Dizer que o Bahia tem chance de ser campeão é algo que se aproxima mais de fé
ou fantasia. É o cérebro direito funcionando
mais do que o esquerdo. No esporte, não tem nada de errado nisso, pois esporte
é paixão, emoção, sangue, suor e lágrimas. Mas em medicina, tem que ser
diferente. Não podemos ser dogmáticos e (por exemplo) propor congelar cérebros
de pacientes pós-parada (hipotermia) antes de que
surjam evidências melhores do que as primeiras 10 rodadas do brasileirão.

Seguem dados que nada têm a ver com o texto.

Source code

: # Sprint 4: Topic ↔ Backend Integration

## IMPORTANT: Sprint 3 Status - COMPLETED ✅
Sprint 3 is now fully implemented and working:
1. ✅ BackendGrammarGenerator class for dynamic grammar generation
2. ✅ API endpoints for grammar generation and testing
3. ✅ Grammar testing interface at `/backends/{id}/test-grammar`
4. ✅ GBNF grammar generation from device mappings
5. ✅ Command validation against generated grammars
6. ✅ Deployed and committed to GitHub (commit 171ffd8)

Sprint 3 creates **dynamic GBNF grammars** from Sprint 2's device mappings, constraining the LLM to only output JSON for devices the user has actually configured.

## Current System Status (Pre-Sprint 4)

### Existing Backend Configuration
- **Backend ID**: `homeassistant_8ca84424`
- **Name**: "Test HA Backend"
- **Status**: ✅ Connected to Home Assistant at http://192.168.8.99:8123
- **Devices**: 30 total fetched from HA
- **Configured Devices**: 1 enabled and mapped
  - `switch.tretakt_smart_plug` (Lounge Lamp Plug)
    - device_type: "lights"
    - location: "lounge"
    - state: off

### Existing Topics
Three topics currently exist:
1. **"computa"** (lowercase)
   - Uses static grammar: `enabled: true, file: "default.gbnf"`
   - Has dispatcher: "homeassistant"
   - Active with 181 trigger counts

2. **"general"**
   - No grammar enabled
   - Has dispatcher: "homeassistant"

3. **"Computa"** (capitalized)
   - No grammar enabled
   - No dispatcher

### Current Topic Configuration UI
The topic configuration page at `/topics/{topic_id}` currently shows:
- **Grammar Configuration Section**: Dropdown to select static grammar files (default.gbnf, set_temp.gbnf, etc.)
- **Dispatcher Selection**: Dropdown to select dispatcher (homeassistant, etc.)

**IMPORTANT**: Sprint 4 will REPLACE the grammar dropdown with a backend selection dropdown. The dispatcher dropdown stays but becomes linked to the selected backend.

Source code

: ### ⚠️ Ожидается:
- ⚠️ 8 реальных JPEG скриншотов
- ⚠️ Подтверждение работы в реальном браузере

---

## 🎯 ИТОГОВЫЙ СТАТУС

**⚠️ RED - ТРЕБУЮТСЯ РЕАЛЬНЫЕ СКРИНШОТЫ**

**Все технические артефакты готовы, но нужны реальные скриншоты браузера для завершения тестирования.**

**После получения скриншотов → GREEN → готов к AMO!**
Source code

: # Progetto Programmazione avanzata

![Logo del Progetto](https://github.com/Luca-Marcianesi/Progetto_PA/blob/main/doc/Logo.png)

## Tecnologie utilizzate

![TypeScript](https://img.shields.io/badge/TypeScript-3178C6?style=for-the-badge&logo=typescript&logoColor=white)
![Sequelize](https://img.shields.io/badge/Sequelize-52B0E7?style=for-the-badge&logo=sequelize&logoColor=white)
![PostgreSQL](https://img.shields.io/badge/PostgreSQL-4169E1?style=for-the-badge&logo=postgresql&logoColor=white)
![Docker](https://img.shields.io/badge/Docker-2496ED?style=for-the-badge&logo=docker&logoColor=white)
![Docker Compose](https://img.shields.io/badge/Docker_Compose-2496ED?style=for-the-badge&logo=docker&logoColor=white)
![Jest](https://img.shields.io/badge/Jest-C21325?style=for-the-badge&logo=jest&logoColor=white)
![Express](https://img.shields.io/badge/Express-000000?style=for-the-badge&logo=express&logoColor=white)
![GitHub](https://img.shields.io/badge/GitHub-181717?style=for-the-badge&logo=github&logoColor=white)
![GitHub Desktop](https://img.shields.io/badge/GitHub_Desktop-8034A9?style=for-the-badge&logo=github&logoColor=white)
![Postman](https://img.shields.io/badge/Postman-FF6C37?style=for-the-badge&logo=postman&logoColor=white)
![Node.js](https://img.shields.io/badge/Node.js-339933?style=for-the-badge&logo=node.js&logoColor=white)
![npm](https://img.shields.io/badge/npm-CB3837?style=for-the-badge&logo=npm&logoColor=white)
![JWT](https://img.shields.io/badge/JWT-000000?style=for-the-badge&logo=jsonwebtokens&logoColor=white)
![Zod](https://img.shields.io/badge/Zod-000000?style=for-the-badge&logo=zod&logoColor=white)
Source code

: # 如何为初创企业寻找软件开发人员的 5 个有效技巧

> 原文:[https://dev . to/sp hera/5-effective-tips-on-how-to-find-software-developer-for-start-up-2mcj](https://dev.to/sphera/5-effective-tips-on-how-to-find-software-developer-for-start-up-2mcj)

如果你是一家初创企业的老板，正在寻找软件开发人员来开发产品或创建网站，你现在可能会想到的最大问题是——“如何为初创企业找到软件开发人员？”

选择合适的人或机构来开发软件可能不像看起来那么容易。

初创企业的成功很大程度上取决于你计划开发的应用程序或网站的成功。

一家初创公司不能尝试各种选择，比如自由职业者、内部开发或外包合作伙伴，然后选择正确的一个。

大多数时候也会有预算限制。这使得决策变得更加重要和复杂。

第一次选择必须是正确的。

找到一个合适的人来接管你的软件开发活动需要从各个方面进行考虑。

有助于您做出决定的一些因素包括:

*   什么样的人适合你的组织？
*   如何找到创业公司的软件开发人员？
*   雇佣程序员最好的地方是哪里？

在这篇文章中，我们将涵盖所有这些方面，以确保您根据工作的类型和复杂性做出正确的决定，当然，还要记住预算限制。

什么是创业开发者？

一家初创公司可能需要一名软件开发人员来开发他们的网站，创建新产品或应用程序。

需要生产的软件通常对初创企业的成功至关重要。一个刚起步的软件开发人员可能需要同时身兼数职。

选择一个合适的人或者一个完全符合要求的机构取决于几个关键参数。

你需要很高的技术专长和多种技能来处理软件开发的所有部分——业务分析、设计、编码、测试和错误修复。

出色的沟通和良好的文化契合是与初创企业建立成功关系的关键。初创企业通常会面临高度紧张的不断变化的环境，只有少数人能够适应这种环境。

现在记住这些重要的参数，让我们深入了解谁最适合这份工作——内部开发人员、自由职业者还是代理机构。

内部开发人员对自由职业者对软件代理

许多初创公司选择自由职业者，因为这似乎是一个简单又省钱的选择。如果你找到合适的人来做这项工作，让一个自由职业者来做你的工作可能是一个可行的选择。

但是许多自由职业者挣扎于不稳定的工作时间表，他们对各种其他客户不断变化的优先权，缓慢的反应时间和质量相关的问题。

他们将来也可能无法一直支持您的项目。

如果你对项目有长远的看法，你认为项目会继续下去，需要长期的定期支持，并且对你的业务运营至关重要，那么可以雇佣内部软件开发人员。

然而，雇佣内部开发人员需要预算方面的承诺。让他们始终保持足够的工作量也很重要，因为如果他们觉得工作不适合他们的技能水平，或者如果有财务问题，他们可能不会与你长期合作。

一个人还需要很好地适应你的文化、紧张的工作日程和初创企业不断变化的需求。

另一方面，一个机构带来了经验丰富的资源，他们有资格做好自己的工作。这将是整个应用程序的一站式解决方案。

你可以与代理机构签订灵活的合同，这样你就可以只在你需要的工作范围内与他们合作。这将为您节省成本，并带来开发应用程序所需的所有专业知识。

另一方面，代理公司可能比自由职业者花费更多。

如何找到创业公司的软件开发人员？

A foto abaixo retrata a última vez que
meu cérebro direito me guiou no caso do Bahia. Estava eu ali, entusiasmado com meus sobrinhos, entrando na nova Arena. Para que? Para ver o Bahia perder de 7 x 3
do Vitória. Depois dessa, ficarei com a hipótese nula, até que se prove o
contrário (P < 0.05).
Agora, fazendo uma previsão realista. Vai
haver uma regressão à média, o Bahia vai cair da 3o posição. Talvez
não termine na 15o como no ano passado, terminará algo como na 10o posição. Veremos ...
OBS: Percebam
que não sou do tipo de torcedor do Bahia que fico pensando no Vitória. Desta
forma, nem mencionei este time em minha postagem. Prefiro convidar o professor
de estatística da pós-graduação de medicina da UFBA, meu amigo Paulo Rocha, a
escrever sobre seu Vitória. Espero que ele utilize o cérebro esquerdo em sua
análise.
* Agradeço ao
acadêmico de medicina Marcos Correia, pela assessoria esportiva neste postagem.